**PROVIDED DATA**
════════════════════

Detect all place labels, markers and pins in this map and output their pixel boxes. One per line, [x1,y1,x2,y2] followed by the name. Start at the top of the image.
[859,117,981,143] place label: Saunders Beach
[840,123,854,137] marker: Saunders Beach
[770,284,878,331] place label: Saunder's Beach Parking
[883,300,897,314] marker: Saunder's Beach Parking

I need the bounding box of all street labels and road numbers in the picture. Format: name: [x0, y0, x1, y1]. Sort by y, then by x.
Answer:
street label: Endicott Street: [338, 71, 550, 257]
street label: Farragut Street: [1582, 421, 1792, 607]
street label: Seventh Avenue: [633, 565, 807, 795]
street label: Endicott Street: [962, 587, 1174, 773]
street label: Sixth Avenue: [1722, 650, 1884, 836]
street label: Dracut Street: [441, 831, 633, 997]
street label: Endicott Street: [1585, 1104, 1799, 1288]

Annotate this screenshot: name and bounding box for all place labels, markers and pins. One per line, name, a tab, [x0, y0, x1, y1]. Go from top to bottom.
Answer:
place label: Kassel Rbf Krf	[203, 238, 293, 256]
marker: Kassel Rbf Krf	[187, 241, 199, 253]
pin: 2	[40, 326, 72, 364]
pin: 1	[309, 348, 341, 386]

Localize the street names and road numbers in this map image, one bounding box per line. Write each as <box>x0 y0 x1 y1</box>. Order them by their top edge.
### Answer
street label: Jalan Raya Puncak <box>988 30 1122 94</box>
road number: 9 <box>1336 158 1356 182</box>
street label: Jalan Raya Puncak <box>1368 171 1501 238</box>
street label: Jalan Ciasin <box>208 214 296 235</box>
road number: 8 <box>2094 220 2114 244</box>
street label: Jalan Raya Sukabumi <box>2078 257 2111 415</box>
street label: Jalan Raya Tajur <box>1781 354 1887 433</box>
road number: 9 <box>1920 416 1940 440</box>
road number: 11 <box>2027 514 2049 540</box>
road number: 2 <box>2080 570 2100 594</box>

════════════════════

**TASK INSTRUCTIONS**
Where a line of the listing holds "numbers", show that line.

**THE ANSWER**
I need the bounding box of all street labels and road numbers in the picture. Format: name: [x0, y0, x1, y1]. Sort by y, then by x.
Localize the street names and road numbers in this map image, one bounding box per line. Write each as <box>x0 y0 x1 y1</box>. Order them by their top edge.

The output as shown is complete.